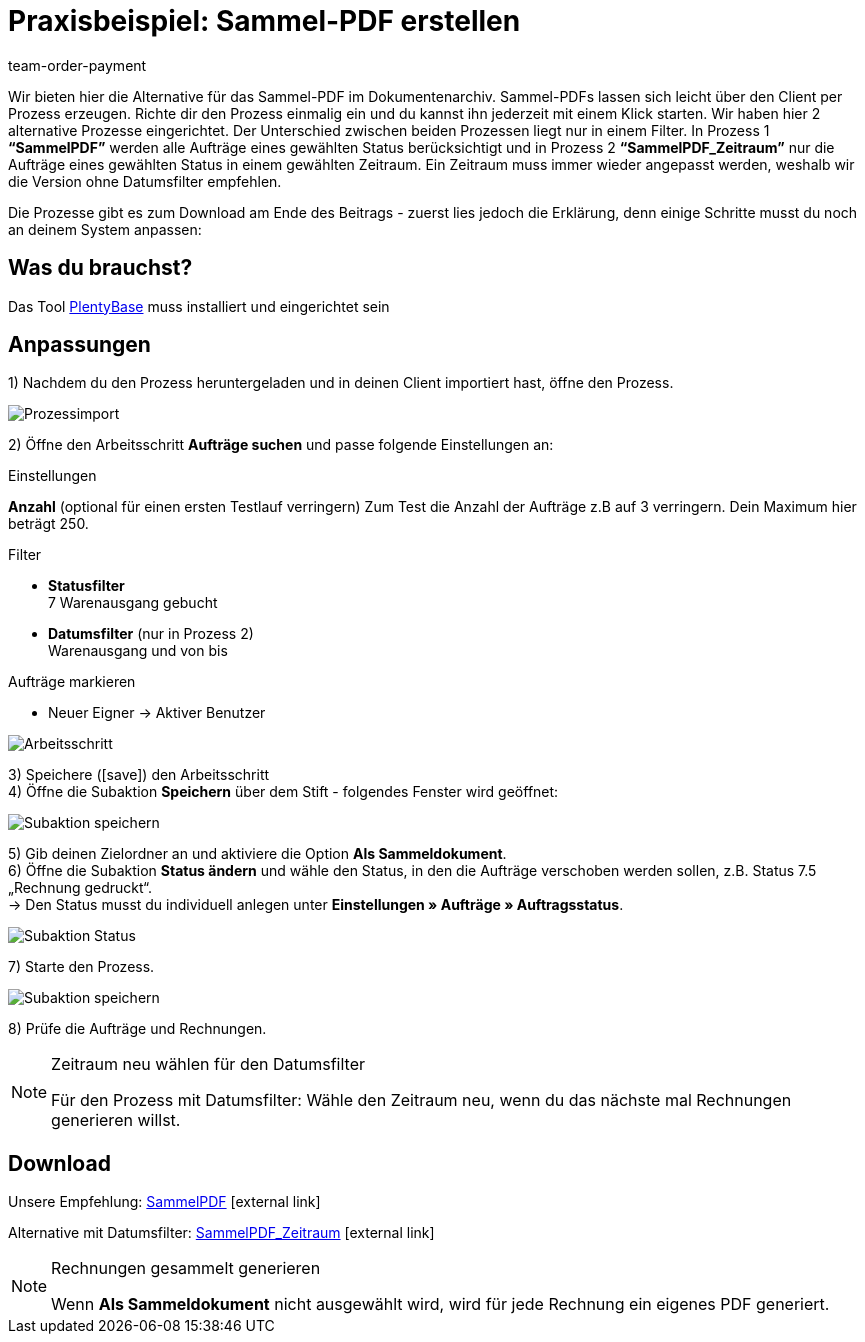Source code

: = Praxisbeispiel: Sammel-PDF erstellen
:description: Erfahre wie Du mit einem Prozess eine Sammelrechnung erzeugst.
:keywords: Sammelrechnung, Prozess
:page-aliases: best-practices.adoc
:id: HDI34RR
:author: team-order-payment

Wir bieten hier die Alternative für das Sammel-PDF im Dokumentenarchiv. Sammel-PDFs lassen sich leicht über den Client per Prozess erzeugen. Richte dir den Prozess einmalig ein und du kannst ihn jederzeit mit einem Klick starten. Wir haben hier 2 alternative Prozesse eingerichtet.
Der Unterschied zwischen beiden Prozessen liegt nur in einem Filter. In Prozess 1 *“SammelPDF”* werden alle Aufträge eines gewählten Status berücksichtigt und in Prozess 2 *“SammelPDF_Zeitraum”* nur die Aufträge eines gewählten Status in einem gewählten Zeitraum. Ein Zeitraum muss immer wieder angepasst werden, weshalb wir die Version ohne Datumsfilter empfehlen.

Die Prozesse gibt es zum Download am Ende des Beitrags - zuerst lies jedoch die Erklärung, denn einige Schritte musst du noch an deinem System anpassen:

== Was du brauchst?

Das Tool xref:automatisierung:plentybase-installieren.adoc#[PlentyBase] muss installiert und eingerichtet sein

== Anpassungen

1) Nachdem du den Prozess heruntergeladen und in deinen Client importiert hast, öffne den Prozess.

image::auftraege:prozessimport.png[Prozessimport]

2) Öffne den Arbeitsschritt *Aufträge suchen* und passe folgende Einstellungen an:

[.subhead]
Einstellungen

*Anzahl* (optional für einen ersten Testlauf verringern)
Zum Test die Anzahl der Aufträge z.B auf 3 verringern. Dein Maximum hier beträgt 250.

[.subhead]
Filter

* *Statusfilter* +
7 Warenausgang gebucht
* *Datumsfilter* (nur in Prozess 2) +
Warenausgang und von bis

[.subhead]
Aufträge markieren

* Neuer Eigner → Aktiver Benutzer

image::auftraege:arbeitsschritt.png[Arbeitsschritt]

3) Speichere (icon:save[role="green"]) den Arbeitsschritt +
4) Öffne die Subaktion *Speichern* über dem Stift - folgendes Fenster wird geöffnet:

image::auftraege:subaktion-speichern.png[Subaktion speichern]

5) Gib deinen Zielordner an und aktiviere die Option *Als Sammeldokument*. +
6) Öffne die Subaktion *Status ändern* und wähle den Status, in den die Aufträge verschoben werden sollen, z.B. Status 7.5 „Rechnung gedruckt“. +
→ Den Status musst du individuell anlegen unter *Einstellungen » Aufträge » Auftragsstatus*.

image::auftraege:subaktion-status.png[Subaktion Status]

7) Starte den Prozess.

image::auftraege:prozess-starten.png[Subaktion speichern]

8) Prüfe die Aufträge und Rechnungen.

[NOTE]
.Zeitraum neu wählen für den Datumsfilter
====
Für den Prozess mit Datumsfilter: Wähle den Zeitraum neu, wenn du das nächste mal Rechnungen generieren willst.
====

== Download

Unsere Empfehlung: link:https://cdn02.plentymarkets.com/pmsbpnokwu6a/frontend/plentyprocess/sammelpdf.plentyprocess[SammelPDF]{nbsp}icon:external-link[]

Alternative mit Datumsfilter: link:https://cdn02.plentymarkets.com/pmsbpnokwu6a/frontend/plentyprocess/sammelpdf-zeitraum.plentyprocess[SammelPDF_Zeitraum]{nbsp}icon:external-link[]

[NOTE]
.Rechnungen gesammelt generieren
====
Wenn *Als Sammeldokument* nicht ausgewählt wird, wird für jede Rechnung ein eigenes PDF generiert.
====
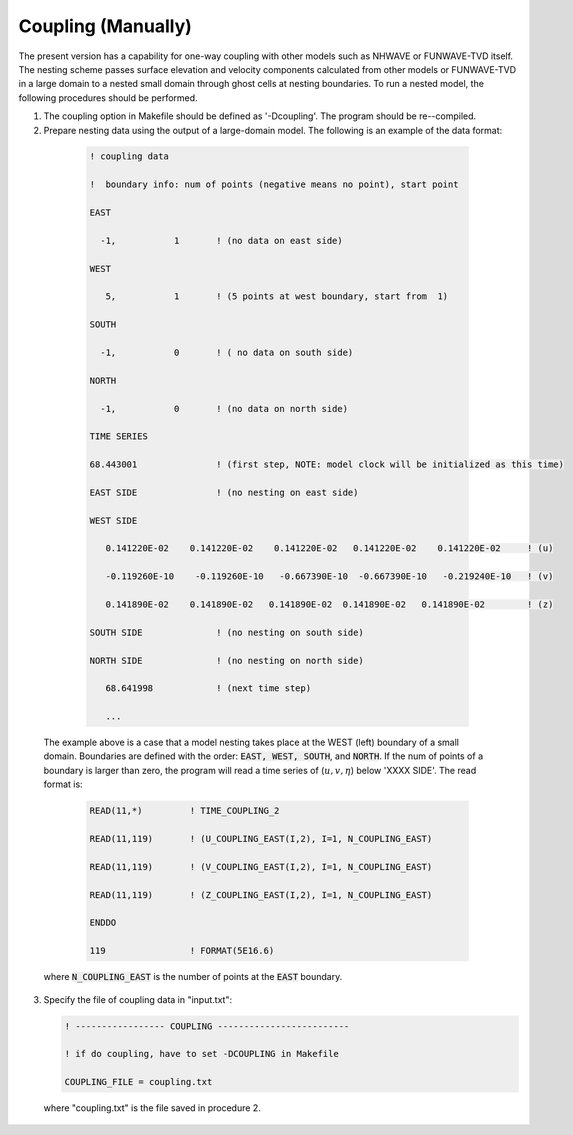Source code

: .. _definition_coupling:


Coupling (Manually)
********************

The present version has a capability for one-way coupling with other models such as NHWAVE or FUNWAVE-TVD itself. The nesting scheme passes surface elevation and velocity components calculated from other models or FUNWAVE-TVD in a large domain to a nested small domain through ghost cells at nesting boundaries. To run a nested model, the following procedures should be performed.

1. The coupling option in Makefile should be defined as '-Dcoupling'. The program should be re--compiled.

2. Prepare nesting data using the output of a large-domain model. The following is an example of the data format:

  .. code-block:: rest
        
        ! coupling data

        !  boundary info: num of points (negative means no point), start point 

        EAST 

          -1,           1       ! (no data on east side)

        WEST 

           5,           1       ! (5 points at west boundary, start from  1) 

        SOUTH 

          -1,           0       ! ( no data on south side) 

        NORTH 

          -1,           0       ! (no data on north side)

        TIME SERIES 

        68.443001               ! (first step, NOTE: model clock will be initialized as this time)

        EAST SIDE               ! (no nesting on east side)

        WEST SIDE 

           0.141220E-02    0.141220E-02    0.141220E-02   0.141220E-02    0.141220E-02     ! (u) 
 
           -0.119260E-10    -0.119260E-10   -0.667390E-10  -0.667390E-10   -0.219240E-10   ! (v) 
 
           0.141890E-02    0.141890E-02   0.141890E-02  0.141890E-02   0.141890E-02        ! (z) 
 
        SOUTH SIDE              ! (no nesting on south side) 
 
        NORTH SIDE              ! (no nesting on north side) 
 
           68.641998            ! (next time step) 
 
           ...
           
 The example above is a case that a model nesting  takes place at the WEST (left) boundary of a small domain. Boundaries are defined with the order: :code:`EAST, WEST, SOUTH`, and :code:`NORTH`. If the num of points of a boundary is larger than zero, the program will read a time series of (:math:`u, v, \eta`) below 'XXXX SIDE'. The read format is:

     .. code-block:: rest       

             READ(11,*)         ! TIME_COUPLING_2 

             READ(11,119)       ! (U_COUPLING_EAST(I,2), I=1, N_COUPLING_EAST)

             READ(11,119)       ! (V_COUPLING_EAST(I,2), I=1, N_COUPLING_EAST)

             READ(11,119)       ! (Z_COUPLING_EAST(I,2), I=1, N_COUPLING_EAST)

             ENDDO 

             119                ! FORMAT(5E16.6) 
           
 where :code:`N_COUPLING_EAST` is the number of points at the :code:`EAST` boundary.
       
 
3. Specify the file of coupling data in "input.txt":

   .. code-block:: rest

        ! ----------------- COUPLING -------------------------

        ! if do coupling, have to set -DCOUPLING in Makefile 

        COUPLING_FILE = coupling.txt 

 where "coupling.txt" is the file saved in procedure 2. 

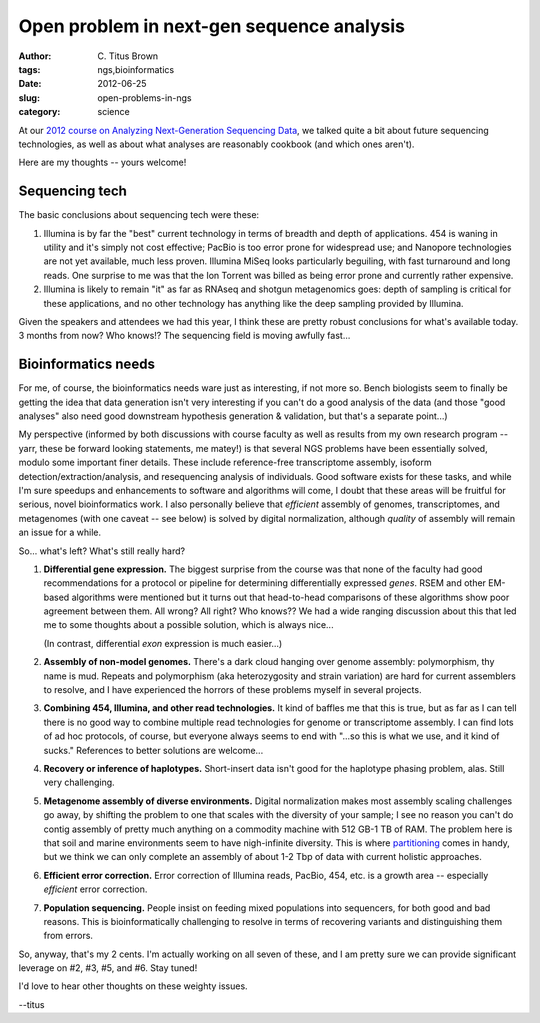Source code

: Open problem in next-gen sequence analysis
##########################################

:author: C\. Titus Brown
:tags: ngs,bioinformatics
:date: 2012-06-25
:slug: open-problems-in-ngs
:category: science

At our `2012 course on Analyzing Next-Generation Sequencing Data
<http://bioinformatics.msu.edu/ngs-summer-course-2012>`__, we talked
quite a bit about future sequencing technologies, as well as about
what analyses are reasonably cookbook (and which ones aren't).

Here are my thoughts -- yours welcome!

Sequencing tech
---------------

The basic conclusions about sequencing tech were these:

1. Illumina is by far the "best" current technology in terms of
   breadth and depth of applications.  454 is waning in utility and
   it's simply not cost effective; PacBio is too error prone for
   widespread use; and Nanopore technologies are not yet available,
   much less proven.  Illumina MiSeq looks particularly beguiling,
   with fast turnaround and long reads.  One surprise to me was that
   the Ion Torrent was billed as being error prone and currently
   rather expensive.

2. Illumina is likely to remain "it" as far as RNAseq and shotgun
   metagenomics goes: depth of sampling is critical for these
   applications, and no other technology has anything like the
   deep sampling provided by Illumina.

Given the speakers and attendees we had this year, I think these are
pretty robust conclusions for what's available today.  3 months from
now?  Who knows!?  The sequencing field is moving awfully fast...

Bioinformatics needs
--------------------

For me, of course, the bioinformatics needs ware just as interesting,
if not more so.  Bench biologists seem to finally be getting the idea
that data generation isn't very interesting if you can't do a good
analysis of the data (and those "good analyses" also need good
downstream hypothesis generation & validation, but that's a separate
point...)

My perspective (informed by both discussions with course faculty as
well as results from my own research program -- yarr, these be forward
looking statements, me matey!) is that several NGS problems have been
essentially solved, modulo some important finer details.  These
include reference-free transcriptome assembly, isoform
detection/extraction/analysis, and resequencing analysis of
individuals.  Good software exists for these tasks, and while I'm sure
speedups and enhancements to software and algorithms will come, I
doubt that these areas will be fruitful for serious, novel
bioinformatics work.  I also personally believe that *efficient*
assembly of genomes, transcriptomes, and metagenomes (with one caveat
-- see below) is solved by digital normalization, although *quality*
of assembly will remain an issue for a while.

So... what's left?  What's still really hard?

1. **Differential gene expression.** The biggest surprise from the
   course was that none of the faculty had good recommendations for a
   protocol or pipeline for determining differentially expressed
   *genes*.  RSEM and other EM-based algorithms were mentioned but it
   turns out that head-to-head comparisons of these algorithms show
   poor agreement between them.  All wrong?  All right?  Who knows??
   We had a wide ranging discussion about this that led me to some
   thoughts about a possible solution, which is always nice...

   (In contrast, differential *exon* expression is much easier...)

2. **Assembly of non-model genomes.** There's a dark cloud hanging
   over genome assembly: polymorphism, thy name is mud.  Repeats and
   polymorphism (aka heterozygosity and strain variation) are hard for
   current assemblers to resolve, and I have experienced the horrors of
   these problems myself in several projects.

3. **Combining 454, Illumina, and other read technologies.** It kind
   of baffles me that this is true, but as far as I can tell there is
   no good way to combine multiple read technologies for genome or
   transcriptome assembly.  I can find lots of ad hoc protocols, of course,
   but everyone always seems to end with "...so this is what we use, and
   it kind of sucks."  References to better solutions are welcome...

4. **Recovery or inference of haplotypes.** Short-insert data isn't
   good for the haplotype phasing problem, alas.  Still very challenging.

5. **Metagenome assembly of diverse environments.** Digital
   normalization makes most assembly scaling challenges go away, by
   shifting the problem to one that scales with the diversity of your
   sample; I see no reason you can't do contig assembly of pretty much
   anything on a commodity machine with 512 GB-1 TB of RAM.  The
   problem here is that soil and marine environments seem to have
   nigh-infinite diversity.  This is where `partitioning
   <http://arxiv.org/abs/1112.4193>`__ comes in handy, but we think we
   can only complete an assembly of about 1-2 Tbp of data with current
   holistic approaches.

6. **Efficient error correction.** Error correction of Illumina reads,
   PacBio, 454, etc. is a growth area -- especially *efficient* error
   correction.

7. **Population sequencing.** People insist on feeding mixed populations
   into sequencers, for both good and bad reasons.  This is bioinformatically
   challenging to resolve in terms of recovering variants and distinguishing
   them from errors.

So, anyway, that's my 2 cents.  I'm actually working on all seven of
these, and I am pretty sure we can provide significant leverage on #2,
#3, #5, and #6.  Stay tuned!

I'd love to hear other thoughts on these weighty issues.

--titus
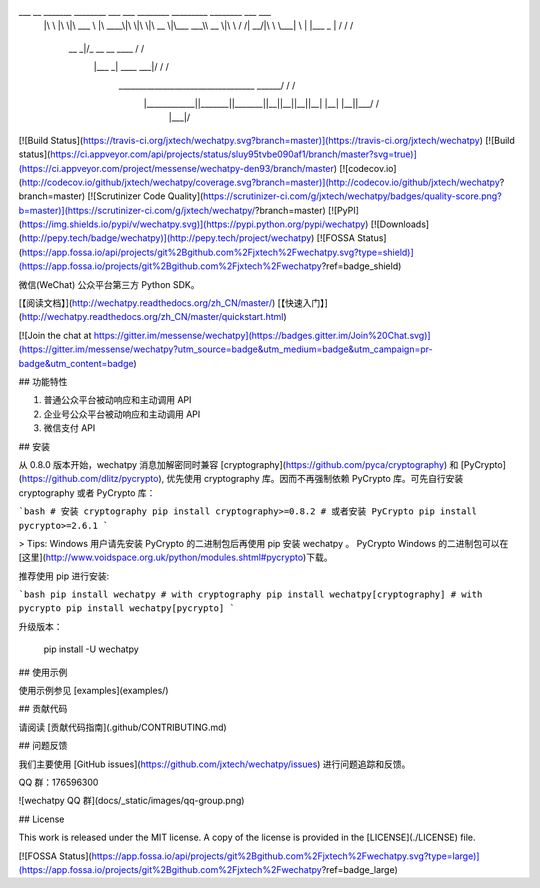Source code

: ___       __   _______   ________  ___  ___  ________  _________  ________  ___    ___ 
     |\  \     |\  \|\  ___ \ |\   ____\|\  \|\  \|\   __  \|\___   ___\\   __  \|\  \  /  /|
     \ \  \    \ \  \ \   __/|\ \  \___|\ \  \\\  \ \  \|\  \|___ \  \_\ \  \|\  \ \  \/  / /
      \ \  \  __\ \  \ \  \_|/_\ \  \    \ \   __  \ \   __  \   \ \  \ \ \   ____\ \    / / 
       \ \  \|\__\_\  \ \  \_|\ \ \  \____\ \  \ \  \ \  \ \  \   \ \  \ \ \  \___|\/  /  /  
        \ \____________\ \_______\ \_______\ \__\ \__\ \__\ \__\   \ \__\ \ \__\ __/  / /    
         \|____________|\|_______|\|_______|\|__|\|__|\|__|\|__|    \|__|  \|__||\___/ /     
                                                                                \|___|/      

[![Build Status](https://travis-ci.org/jxtech/wechatpy.svg?branch=master)](https://travis-ci.org/jxtech/wechatpy)
[![Build status](https://ci.appveyor.com/api/projects/status/sluy95tvbe090af1/branch/master?svg=true)](https://ci.appveyor.com/project/messense/wechatpy-den93/branch/master)
[![codecov.io](http://codecov.io/github/jxtech/wechatpy/coverage.svg?branch=master)](http://codecov.io/github/jxtech/wechatpy?branch=master)
[![Scrutinizer Code Quality](https://scrutinizer-ci.com/g/jxtech/wechatpy/badges/quality-score.png?b=master)](https://scrutinizer-ci.com/g/jxtech/wechatpy/?branch=master)
[![PyPI](https://img.shields.io/pypi/v/wechatpy.svg)](https://pypi.python.org/pypi/wechatpy)
[![Downloads](http://pepy.tech/badge/wechatpy)](http://pepy.tech/project/wechatpy)
[![FOSSA Status](https://app.fossa.io/api/projects/git%2Bgithub.com%2Fjxtech%2Fwechatpy.svg?type=shield)](https://app.fossa.io/projects/git%2Bgithub.com%2Fjxtech%2Fwechatpy?ref=badge_shield)

微信(WeChat) 公众平台第三方 Python SDK。

[【阅读文档】](http://wechatpy.readthedocs.org/zh_CN/master/) [【快速入门】](http://wechatpy.readthedocs.org/zh_CN/master/quickstart.html)

[![Join the chat at https://gitter.im/messense/wechatpy](https://badges.gitter.im/Join%20Chat.svg)](https://gitter.im/messense/wechatpy?utm_source=badge&utm_medium=badge&utm_campaign=pr-badge&utm_content=badge)

## 功能特性

1. 普通公众平台被动响应和主动调用 API
2. 企业号公众平台被动响应和主动调用 API
3. 微信支付 API

## 安装

从 0.8.0 版本开始，wechatpy 消息加解密同时兼容 [cryptography](https://github.com/pyca/cryptography) 和 [PyCrypto](https://github.com/dlitz/pycrypto), 
优先使用 cryptography 库。因而不再强制依赖 PyCrypto 库。可先自行安装 cryptography 或者 PyCrypto 库：

```bash
# 安装 cryptography
pip install cryptography>=0.8.2
# 或者安装 PyCrypto
pip install pycrypto>=2.6.1
```

> Tips: Windows 用户请先安装 PyCrypto 的二进制包后再使用 pip 安装 wechatpy 。 PyCrypto Windows 的二进制包可以在[这里](http://www.voidspace.org.uk/python/modules.shtml#pycrypto)下载。

推荐使用 pip 进行安装:

```bash
pip install wechatpy
# with cryptography
pip install wechatpy[cryptography]
# with pycrypto
pip install wechatpy[pycrypto]
```

升级版本：

    pip install -U wechatpy


## 使用示例

使用示例参见 [examples](examples/)

## 贡献代码

请阅读 [贡献代码指南](.github/CONTRIBUTING.md)

## 问题反馈

我们主要使用 [GitHub issues](https://github.com/jxtech/wechatpy/issues) 进行问题追踪和反馈。

QQ 群：176596300

![wechatpy QQ 群](docs/_static/images/qq-group.png)


## License

This work is released under the MIT license. A copy of the license is provided in the [LICENSE](./LICENSE) file.

[![FOSSA Status](https://app.fossa.io/api/projects/git%2Bgithub.com%2Fjxtech%2Fwechatpy.svg?type=large)](https://app.fossa.io/projects/git%2Bgithub.com%2Fjxtech%2Fwechatpy?ref=badge_large)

# # # # #

◆ YOUR INSTRUCTIONS ◆
Find and copy each line above that includes the string "order".

◆ ANSWER BELOW ◆
:author: team-order-payment
 The example above is a case that a model nesting  takes place at the WEST (left) boundary of a small domain. Boundaries are defined with the order: :code:`EAST, WEST, SOUTH`, and :code:`NORTH`. If the num of points of a boundary is larger than zero, the program will read a time series of (:math:`u, v, \eta`) below 'XXXX SIDE'. The read format is:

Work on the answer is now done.